10 Things You Need To Know Before You Pathologise Perimenopause

Peri-menopause generally begins in the mid to late forties. It takes anything from four to ten years and the average age for the onset of true menopause (when periods cease completely) is 51 years.

1. Peri-menopause generally begins in the mid to late forties. It takes anything from four to ten years and the average age for the onset of true menopause (when periods cease completely) is 51 years.

2. Perimenopause, like puberty and pregnancy, is the path to a natural life transition, however when Cimons (2008) analyzed how it was portrayed in twentieth century newspapers and magazines, she found that the overall media presention of menopause was as a 'deficiency' disease.

3. In contrast, a wealth of qualitative research (research which questions women directly about their personal experience) now finds that most women perceive menopause to be a positive and natural life phase. Participants in studies by Mackey (2007), Chedraui et al (2007) and Cifcili et al (2009) emphasise wellness and portray menopause as a normal physiological event.

4. Women can experience the symptoms of perimenopause as mild, moderate, or severe, but lots of women have no significant menopausal symptoms at all. Although menopause marks the end of monthly periods, irregular bleeding patterns are one of the most problematic aspects of perimenopause. Bleeding can become more frequent, less frequent, lighter, heavier, shorter in duration, longer in duration, continual, or it can stop altogether.

5. Other symptoms of perimenopause may, or may not, include one or more of the following: hot flushes, night sweats, vaginal dryness and thinning, skin changes, fatigue, decreased libido, mood swings, depression, changes in memory and cognition, sleep disturbance, hair loss, hair growth, acne, palpitations, nausea, headaches or urinary tract infections.

6. Hot flushes and night sweats are the most predominant symptom of perimenopause. Prevalence ranges from 6% to 63% for perimenopausal women and 58% to 93% in the first two years post-menopause. Hot flushes can be aggravated by warm drinks, hot weather, stress, salt, alcohol, smoking and spicy foods. Women who have more body fat may have fewer hot flushes than leaner women. Increasing the soy foods in your diet and taking phytoestrogens such as black cohosh, dong quai, licorice and ginseng help may provide some relief.

7. Declining levels of sex hormones are also associated with decreased sexual desire and arousability. This is true for women who experience natural, or surgically induced menopause and also for male-to-female transsexuals who are administered anti-androgens and oestrogens. In some women, declining oestrogen can also cause vaginal atrophy and decreased blood flow to the genitals can reduce sensitivity and make it harder to achieve orgasm. However a flagging sex drive is not an inevitability. Women in their late forties and early fifties who suddenly encounter a new sexual partner will often find that all symptoms of hormonal decline seem to magically disappear.

8. This may be because having sex more frequently (using a good commercial lubricant) encourages genital blood flow and helps to keep the vaginal tissue healthy. If sex does irritate the vaginal lining, local oestrogen treatments such as the estradiol-releasing vaginal ring 'Estring' should be used every night, for three to four weeks, and after that usage can continue safely at sub HRT levels of twice a week ad infinitum. Results from the CLOSER study (2012) show that women who use local oestrogen report less painful sex (58%), more satisfying sex for their partner (42%) and themselves (40%), feeling closer and less isolated from their partner (33%), and having sex more often (27%). However, just 21% of menopausal women in the UK have tried a local oestrogen treatment.

9. Attitude is important. A study by Busch et al.(2003) which grouped menopausal women into 'optimistic', 'neutral', or 'pessimistic' categories found that women who scored high on pessimism reported more psychological symptoms, whereas the optimistic, or neutral, women anticipated few symptoms before or during menopause.

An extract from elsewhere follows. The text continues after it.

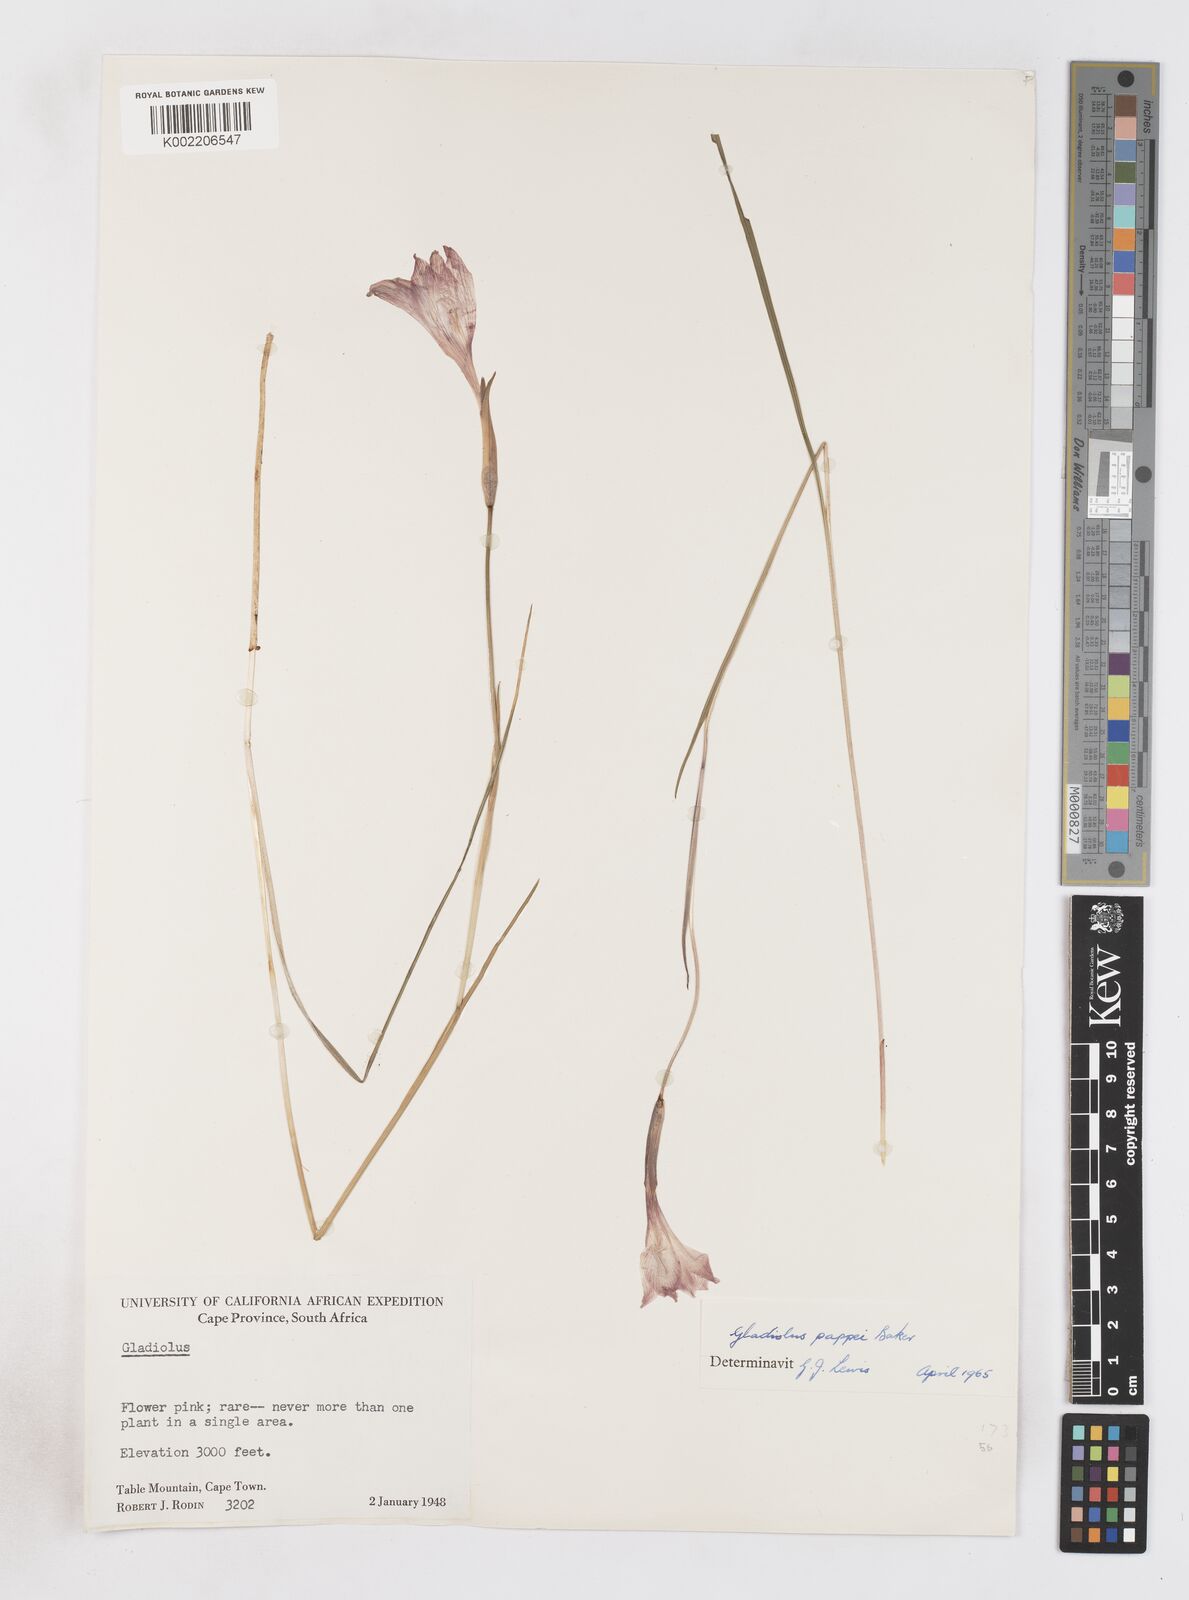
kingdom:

10. So is knowing what to expect. When Marnocha, Bergstrom, & Dempsey (2011) carried out a qualitative study with a group of highly educated perimenopausal women, they found that most of the women had only a basic understanding of the changes that their bodies were going through and they reported feeling confused, embarrassed and unable to control the experience. Other research shows that if the symptoms experienced prior to, or at menopause, have a sense of familiarity or can be explained and understood, they seem to be less disturbing and create less disruption in a woman's life. And last, but not least, research by Meyer (2003) shows that following menopause, many women have improved health, are more self-confident, and take better care of themselves than previously in their lives.